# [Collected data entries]
********************
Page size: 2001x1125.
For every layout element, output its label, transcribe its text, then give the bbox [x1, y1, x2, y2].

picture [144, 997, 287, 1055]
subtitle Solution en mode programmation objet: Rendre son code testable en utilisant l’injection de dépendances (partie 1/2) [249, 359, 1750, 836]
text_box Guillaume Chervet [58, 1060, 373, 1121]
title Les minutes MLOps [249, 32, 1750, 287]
********************
Repeat only the lines running from the line that contains "For every layout" through the last line above, inclusive.

For every layout element, output its label, transcribe its text, then give the bbox [x1, y1, x2, y2].

picture [144, 997, 287, 1055]
subtitle Solution en mode programmation objet: Rendre son code testable en utilisant l’injection de dépendances (partie 1/2) [249, 359, 1750, 836]
text_box Guillaume Chervet [58, 1060, 373, 1121]
title Les minutes MLOps [249, 32, 1750, 287]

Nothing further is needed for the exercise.